> _DESCRIPTION OF THE TASK_: Reproduce verbatim the lines of the records, starting at the first line and ending at the line containing "Bitcoin PowerCompute". Include both of those lines and nothing else.

> _SUPPLIED INFORMATION_:

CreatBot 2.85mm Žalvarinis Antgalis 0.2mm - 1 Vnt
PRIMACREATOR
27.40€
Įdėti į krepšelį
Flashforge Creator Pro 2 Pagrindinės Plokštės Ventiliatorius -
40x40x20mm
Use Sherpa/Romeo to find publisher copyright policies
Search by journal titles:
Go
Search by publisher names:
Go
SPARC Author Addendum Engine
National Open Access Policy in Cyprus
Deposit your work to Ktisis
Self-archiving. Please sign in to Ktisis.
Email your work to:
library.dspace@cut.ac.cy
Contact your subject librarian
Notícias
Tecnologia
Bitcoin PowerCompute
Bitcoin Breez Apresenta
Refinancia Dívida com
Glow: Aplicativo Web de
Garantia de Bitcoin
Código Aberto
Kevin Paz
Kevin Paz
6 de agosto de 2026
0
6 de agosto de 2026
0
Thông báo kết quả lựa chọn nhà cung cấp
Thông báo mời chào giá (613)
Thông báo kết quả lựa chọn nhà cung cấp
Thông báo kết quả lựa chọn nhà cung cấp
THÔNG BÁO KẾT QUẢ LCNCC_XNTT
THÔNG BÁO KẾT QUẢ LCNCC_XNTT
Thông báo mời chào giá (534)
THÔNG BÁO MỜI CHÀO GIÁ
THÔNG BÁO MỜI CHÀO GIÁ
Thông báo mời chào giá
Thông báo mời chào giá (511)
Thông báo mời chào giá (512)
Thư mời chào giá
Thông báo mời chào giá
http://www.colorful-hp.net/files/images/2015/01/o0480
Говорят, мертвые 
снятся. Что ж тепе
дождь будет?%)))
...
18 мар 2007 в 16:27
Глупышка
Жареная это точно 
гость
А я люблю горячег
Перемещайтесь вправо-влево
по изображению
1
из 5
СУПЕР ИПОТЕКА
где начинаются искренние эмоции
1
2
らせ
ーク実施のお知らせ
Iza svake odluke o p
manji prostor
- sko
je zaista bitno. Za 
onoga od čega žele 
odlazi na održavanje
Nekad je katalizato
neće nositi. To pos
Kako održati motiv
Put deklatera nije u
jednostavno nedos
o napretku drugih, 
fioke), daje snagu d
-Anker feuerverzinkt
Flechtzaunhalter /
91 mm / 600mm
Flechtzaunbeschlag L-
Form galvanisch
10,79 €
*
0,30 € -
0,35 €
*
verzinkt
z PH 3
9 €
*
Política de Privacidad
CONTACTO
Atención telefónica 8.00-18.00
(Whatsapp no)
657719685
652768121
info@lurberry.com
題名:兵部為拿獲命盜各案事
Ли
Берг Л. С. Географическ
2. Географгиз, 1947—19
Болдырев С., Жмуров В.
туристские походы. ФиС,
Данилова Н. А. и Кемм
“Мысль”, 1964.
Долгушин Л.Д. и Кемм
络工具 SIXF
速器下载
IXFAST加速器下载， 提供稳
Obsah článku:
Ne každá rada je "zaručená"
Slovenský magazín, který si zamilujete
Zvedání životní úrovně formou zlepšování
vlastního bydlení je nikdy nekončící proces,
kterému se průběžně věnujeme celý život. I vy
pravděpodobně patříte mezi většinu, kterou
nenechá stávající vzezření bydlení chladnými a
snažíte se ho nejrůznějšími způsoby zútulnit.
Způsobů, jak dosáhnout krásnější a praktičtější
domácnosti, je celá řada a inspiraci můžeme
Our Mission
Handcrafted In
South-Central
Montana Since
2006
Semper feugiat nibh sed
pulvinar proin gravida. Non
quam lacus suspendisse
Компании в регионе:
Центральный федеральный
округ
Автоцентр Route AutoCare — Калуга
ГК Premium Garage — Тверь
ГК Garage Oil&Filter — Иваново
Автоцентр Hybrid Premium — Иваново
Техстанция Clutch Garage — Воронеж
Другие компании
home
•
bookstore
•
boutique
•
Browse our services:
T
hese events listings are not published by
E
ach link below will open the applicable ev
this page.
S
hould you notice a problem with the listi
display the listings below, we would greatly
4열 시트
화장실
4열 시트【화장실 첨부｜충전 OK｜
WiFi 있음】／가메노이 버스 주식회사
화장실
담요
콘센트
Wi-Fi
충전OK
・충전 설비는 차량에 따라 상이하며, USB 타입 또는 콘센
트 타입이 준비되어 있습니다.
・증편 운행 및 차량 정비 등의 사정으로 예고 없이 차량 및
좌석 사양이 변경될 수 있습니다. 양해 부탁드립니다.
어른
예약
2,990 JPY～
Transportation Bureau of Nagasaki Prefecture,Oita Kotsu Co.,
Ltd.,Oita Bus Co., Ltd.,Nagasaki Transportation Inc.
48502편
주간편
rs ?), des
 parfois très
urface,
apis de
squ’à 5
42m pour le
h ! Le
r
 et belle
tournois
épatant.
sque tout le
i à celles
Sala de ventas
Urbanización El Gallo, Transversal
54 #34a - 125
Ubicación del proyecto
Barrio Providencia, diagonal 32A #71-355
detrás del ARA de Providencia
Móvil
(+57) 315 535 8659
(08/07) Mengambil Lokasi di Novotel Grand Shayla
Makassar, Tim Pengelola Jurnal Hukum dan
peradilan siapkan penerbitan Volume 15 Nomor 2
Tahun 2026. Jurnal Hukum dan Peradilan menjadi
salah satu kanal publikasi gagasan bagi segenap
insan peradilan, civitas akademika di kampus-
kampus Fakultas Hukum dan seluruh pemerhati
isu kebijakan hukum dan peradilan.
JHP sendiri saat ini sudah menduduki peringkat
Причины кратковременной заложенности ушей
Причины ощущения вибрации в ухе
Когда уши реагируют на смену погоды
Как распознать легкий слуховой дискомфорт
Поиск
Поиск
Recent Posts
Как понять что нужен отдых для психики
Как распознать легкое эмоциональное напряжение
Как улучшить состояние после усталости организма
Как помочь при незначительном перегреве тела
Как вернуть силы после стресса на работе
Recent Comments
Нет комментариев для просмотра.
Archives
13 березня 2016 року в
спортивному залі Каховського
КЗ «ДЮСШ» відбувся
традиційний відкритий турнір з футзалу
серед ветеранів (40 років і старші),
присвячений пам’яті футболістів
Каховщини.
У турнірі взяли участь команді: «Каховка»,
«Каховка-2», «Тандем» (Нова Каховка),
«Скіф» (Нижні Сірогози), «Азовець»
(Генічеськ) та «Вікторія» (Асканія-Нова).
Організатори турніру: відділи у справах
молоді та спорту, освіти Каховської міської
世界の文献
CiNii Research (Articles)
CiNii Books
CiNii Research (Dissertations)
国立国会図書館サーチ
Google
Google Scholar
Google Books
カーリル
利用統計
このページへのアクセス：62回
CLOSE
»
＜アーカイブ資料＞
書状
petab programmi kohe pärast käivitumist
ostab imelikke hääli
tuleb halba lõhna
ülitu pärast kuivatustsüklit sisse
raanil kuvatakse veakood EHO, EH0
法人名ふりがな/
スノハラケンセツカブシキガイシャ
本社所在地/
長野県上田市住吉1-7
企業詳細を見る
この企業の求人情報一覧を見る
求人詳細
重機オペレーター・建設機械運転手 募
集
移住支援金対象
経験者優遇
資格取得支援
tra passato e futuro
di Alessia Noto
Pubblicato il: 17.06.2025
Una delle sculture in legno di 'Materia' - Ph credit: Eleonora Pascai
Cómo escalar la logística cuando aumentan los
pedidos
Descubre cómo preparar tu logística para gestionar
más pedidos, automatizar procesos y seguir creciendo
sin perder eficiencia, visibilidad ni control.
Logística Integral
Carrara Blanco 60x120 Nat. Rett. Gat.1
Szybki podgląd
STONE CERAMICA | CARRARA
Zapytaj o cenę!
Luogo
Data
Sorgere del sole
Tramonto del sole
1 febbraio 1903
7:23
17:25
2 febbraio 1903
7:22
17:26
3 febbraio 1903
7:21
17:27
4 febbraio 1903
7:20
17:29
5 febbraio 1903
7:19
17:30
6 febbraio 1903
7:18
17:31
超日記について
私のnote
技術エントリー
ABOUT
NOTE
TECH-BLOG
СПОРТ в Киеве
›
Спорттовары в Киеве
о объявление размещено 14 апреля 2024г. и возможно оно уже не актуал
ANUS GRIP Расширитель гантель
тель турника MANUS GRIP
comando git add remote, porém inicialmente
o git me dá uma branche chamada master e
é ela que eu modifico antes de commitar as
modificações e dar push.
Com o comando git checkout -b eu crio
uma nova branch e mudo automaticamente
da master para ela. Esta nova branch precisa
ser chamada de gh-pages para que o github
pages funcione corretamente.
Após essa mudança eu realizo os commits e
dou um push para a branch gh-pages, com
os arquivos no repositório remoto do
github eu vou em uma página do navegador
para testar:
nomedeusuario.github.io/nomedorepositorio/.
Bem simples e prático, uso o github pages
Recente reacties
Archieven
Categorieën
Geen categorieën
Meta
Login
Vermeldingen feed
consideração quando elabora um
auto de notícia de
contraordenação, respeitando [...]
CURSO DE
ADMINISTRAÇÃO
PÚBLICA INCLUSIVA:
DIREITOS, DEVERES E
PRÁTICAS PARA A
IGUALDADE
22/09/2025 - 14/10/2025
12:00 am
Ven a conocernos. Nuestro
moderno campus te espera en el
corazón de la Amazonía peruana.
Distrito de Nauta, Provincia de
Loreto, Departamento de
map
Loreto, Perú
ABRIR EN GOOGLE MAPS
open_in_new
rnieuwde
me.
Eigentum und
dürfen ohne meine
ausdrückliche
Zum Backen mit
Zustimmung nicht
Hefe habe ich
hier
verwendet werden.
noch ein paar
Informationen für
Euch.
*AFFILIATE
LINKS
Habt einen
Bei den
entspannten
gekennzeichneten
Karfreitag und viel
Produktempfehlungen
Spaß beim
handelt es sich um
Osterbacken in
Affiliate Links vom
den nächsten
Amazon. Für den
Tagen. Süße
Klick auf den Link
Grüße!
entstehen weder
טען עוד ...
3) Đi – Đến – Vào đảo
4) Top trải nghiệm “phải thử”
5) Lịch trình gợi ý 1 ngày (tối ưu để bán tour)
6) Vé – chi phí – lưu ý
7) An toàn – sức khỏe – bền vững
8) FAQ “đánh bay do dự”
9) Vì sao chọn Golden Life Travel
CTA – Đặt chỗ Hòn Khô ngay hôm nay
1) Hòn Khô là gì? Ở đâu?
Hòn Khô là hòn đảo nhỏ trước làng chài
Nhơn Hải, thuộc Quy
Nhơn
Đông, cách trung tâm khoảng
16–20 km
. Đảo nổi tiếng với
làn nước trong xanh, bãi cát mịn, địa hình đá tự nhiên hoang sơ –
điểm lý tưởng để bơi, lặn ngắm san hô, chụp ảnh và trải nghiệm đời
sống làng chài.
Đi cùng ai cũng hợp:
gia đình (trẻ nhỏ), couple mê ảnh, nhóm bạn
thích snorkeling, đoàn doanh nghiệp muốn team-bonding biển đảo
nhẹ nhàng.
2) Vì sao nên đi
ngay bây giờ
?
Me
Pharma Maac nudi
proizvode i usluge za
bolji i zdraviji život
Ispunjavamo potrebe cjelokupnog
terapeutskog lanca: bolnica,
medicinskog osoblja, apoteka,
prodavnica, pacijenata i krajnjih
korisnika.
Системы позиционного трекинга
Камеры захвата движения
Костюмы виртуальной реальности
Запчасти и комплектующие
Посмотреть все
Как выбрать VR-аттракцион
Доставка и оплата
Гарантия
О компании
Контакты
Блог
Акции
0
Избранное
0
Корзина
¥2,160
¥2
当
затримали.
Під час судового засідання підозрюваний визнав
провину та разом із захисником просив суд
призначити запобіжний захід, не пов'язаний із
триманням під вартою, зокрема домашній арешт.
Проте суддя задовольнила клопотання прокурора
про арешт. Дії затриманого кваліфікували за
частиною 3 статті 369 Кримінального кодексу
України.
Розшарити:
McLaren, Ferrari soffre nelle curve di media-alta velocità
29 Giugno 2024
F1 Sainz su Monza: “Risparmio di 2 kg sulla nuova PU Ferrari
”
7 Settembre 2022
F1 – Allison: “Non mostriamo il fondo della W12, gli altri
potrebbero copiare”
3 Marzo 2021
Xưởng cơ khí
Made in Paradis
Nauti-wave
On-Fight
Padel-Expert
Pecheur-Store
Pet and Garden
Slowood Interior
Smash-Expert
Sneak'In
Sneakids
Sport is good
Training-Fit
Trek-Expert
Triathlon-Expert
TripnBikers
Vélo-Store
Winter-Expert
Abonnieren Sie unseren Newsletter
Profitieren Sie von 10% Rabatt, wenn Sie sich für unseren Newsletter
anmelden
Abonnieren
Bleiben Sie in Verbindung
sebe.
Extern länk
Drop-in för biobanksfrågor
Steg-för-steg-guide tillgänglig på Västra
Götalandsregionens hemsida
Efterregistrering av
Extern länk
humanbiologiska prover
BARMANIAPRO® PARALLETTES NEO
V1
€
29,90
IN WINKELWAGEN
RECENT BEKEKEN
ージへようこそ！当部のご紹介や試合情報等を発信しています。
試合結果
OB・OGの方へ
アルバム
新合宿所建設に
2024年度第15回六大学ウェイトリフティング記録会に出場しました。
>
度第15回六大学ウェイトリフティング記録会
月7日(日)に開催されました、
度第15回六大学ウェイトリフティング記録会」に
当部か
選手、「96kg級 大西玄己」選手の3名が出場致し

> _ANSWER TO THE PROBLEM_:
CreatBot 2.85mm Žalvarinis Antgalis 0.2mm - 1 Vnt
PRIMACREATOR
27.40€
Įdėti į krepšelį
Flashforge Creator Pro 2 Pagrindinės Plokštės Ventiliatorius -
40x40x20mm
Use Sherpa/Romeo to find publisher copyright policies
Search by journal titles:
Go
Search by publisher names:
Go
SPARC Author Addendum Engine
National Open Access Policy in Cyprus
Deposit your work to Ktisis
Self-archiving. Please sign in to Ktisis.
Email your work to:
library.dspace@cut.ac.cy
Contact your subject librarian
Notícias
Tecnologia
Bitcoin PowerCompute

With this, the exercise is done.